[twitter]Picture Butte rhymes with cute, not butt. Still, I call it Picture Butt. I thought the boys would think it cute to head out to a place where you “take a picture of your butt,” or “pick your butt.” Apparently, I’m the child in the family.
On a rainy weekend that washed out our plans to go camping, I took Zacharie on a road trip southeast of Calgary to visit Nanton, Vulcan, Little Bow Provincial Park, and .. Picture Butte. (did you read it as butt in your head? I did)All in all we spent about 9 hours on the road, put 450 km on the car and had an awesome adventure looking for something to do in Picture Butte.
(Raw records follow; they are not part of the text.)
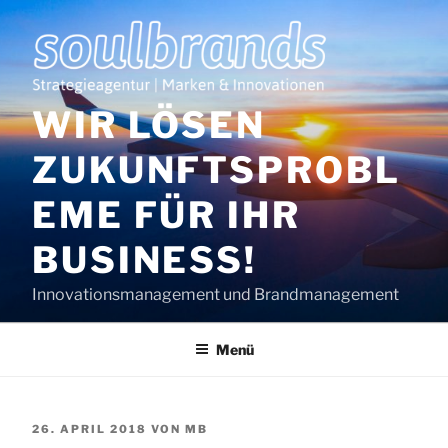
Zum
Inhalt
springen
WIR LÖSEN
ZUKUNFTSPROBL
EME FÜR IHR
BUSINESS!
Innovationsmanagement und Brandmanagement
Menü
VERÖFFENTLICHT
26. APRIL 2018
VON
MB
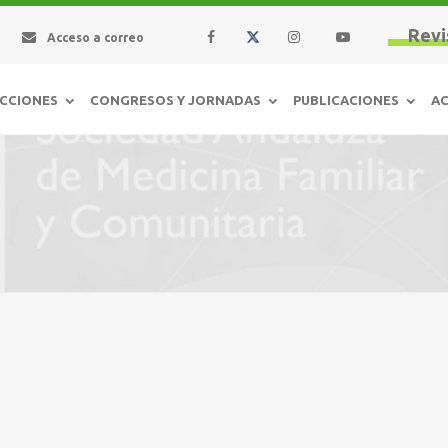
Revi
Acceso a correo
CCIONES
CONGRESOS Y JORNADAS
PUBLICACIONES
AC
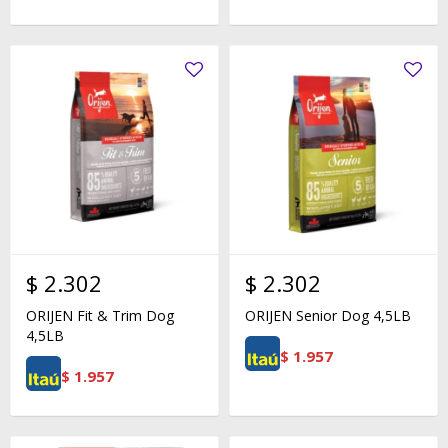
$
2.302
$
2.302
ORIJEN Fit & Trim Dog
ORIJEN Senior Dog 4,5LB
4,5LB
$
1.957
$
1.957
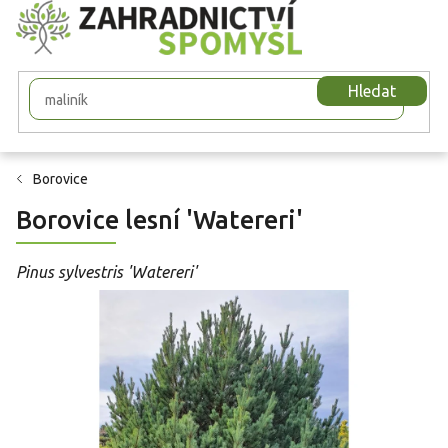
Přejít
na
obsah
Hledat
Borovice
Borovice lesní 'Watereri'
Pinus sylvestris 'Watereri'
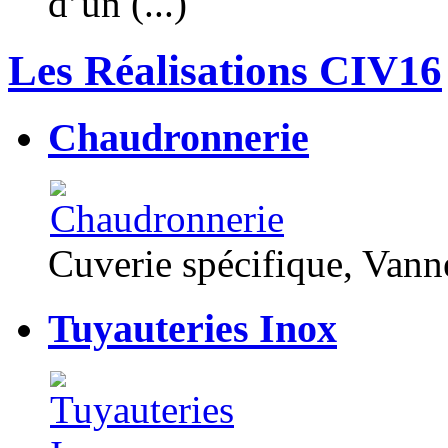
d’un (...)
Les Réalisations CIV16
Chaudronnerie
Cuverie spécifique, Van
Tuyauteries Inox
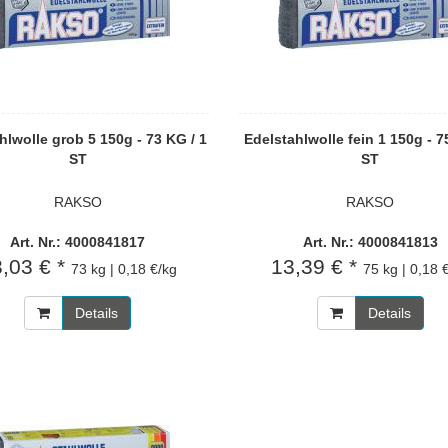
hlwolle grob 5 150g - 73 KG / 1
Edelstahlwolle fein 1 150g - 7
ST
ST
RAKSO
RAKSO
Art. Nr.: 4000841817
Art. Nr.: 4000841813
,03 € *
13,39 € *
73 kg | 0,18 €/kg
75 kg | 0,18 
Details
Details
Picture Butte doesn’t have an actual butte anymore. They eroded it away when building the city decades ago. So there isn’t a picturesque butte to see in what is now called The Livestock Feeding Capital of Canada.
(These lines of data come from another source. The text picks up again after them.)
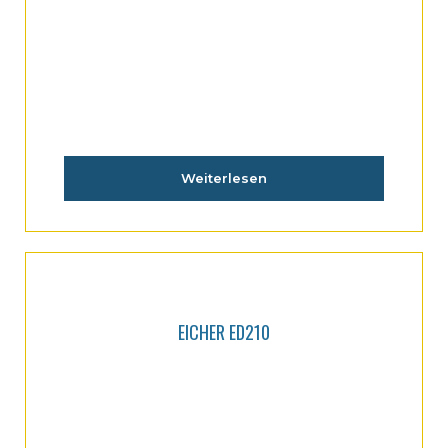
Weiterlesen
EICHER ED210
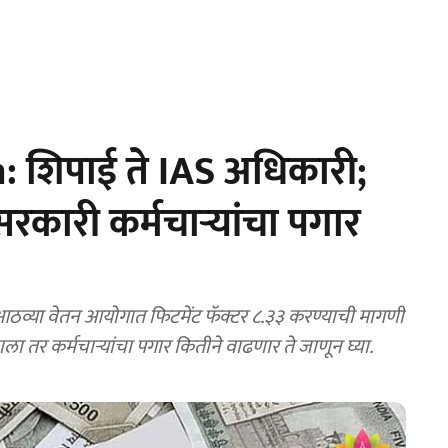
 शिपाई ते IAS अधिकारी;
कारी कर्मचाऱ्यांचा पगार
्या वेतन आयोगात फिटमेंट फॅक्टर ८.३३ करण्याची मागणी
ला तर कर्मचाऱ्यांचा पगार कितीने वाढणार ते जाणून घ्या.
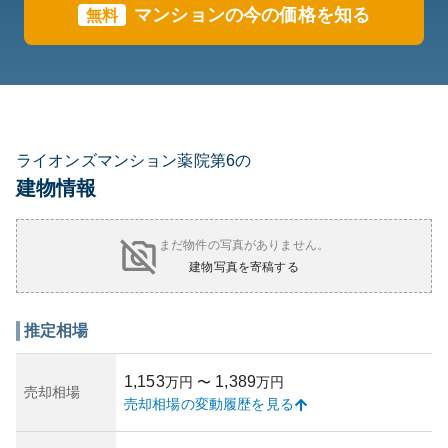
マンションの今の価格を知る
無料
ライオンズマンション薬院第6の
建物情報
まだ物件の写真がありません。
建物写真を寄稿する
推定相場
1,153
1,389
万円
〜
万円
売却相場
売却相場の変動履歴を見る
Picture Butte is a town of less than 2000 that has a reservoir, a main street, a grain elevator and a tractor museum. That’s about it.
There is not much to do in Picture Butte, but as someone who likes to collect pictures of prairie grain elevators, I absolutely had to add this one to my collection.
“We know we don’t have it all, as they say, but what we have is terrific and we are proud to call this town home,” says Mike Derricott, Chief Administrative Officer for the Town of Picture Butte.
While I missed Koster’s Bakery, I did pop in to the Frosty Dip (seemingly the only place open on Sunday of the May Long Weekend). Classic burgers, dogs, and handmade milkshakes are what you’ll find here. Perfect.
Just south of town is the Prairie Tractor and Engineer Club Museum. It is a large piece of land featuring a dozen or so heritage buildings from around Southern Alberta as well as a collection of hundreds of pieces of farm equipment. They’re all lying out in the field, and you can drive around, wander about, or climb in all of them. Admission is by donation and it’s a fabulous place to kickstart the imagination of kids who love mighty machines.
“Southern Alberta has a rich history, filled with inventors, collectors, pioneers, bootleggers and more. This collection of history does not simply include pictures and the items used during those times, the Coyote Flats Pioneer Village is assembled by the very buildings the people who shaped our history lived in. Brought in from around the province, the history is kept alive. Walk the streets, see the history written about in books and the activities that kept our ancestors busy throughout their days.”
A visit to Picture Butte makes for a long daytrip from Calgary (it’s 450km round trip), but if you’re already headed to the south of the province on other business or a longer vacation, spending a lunch break in Picture Butte is a great way to stretch the legs for an hour or so.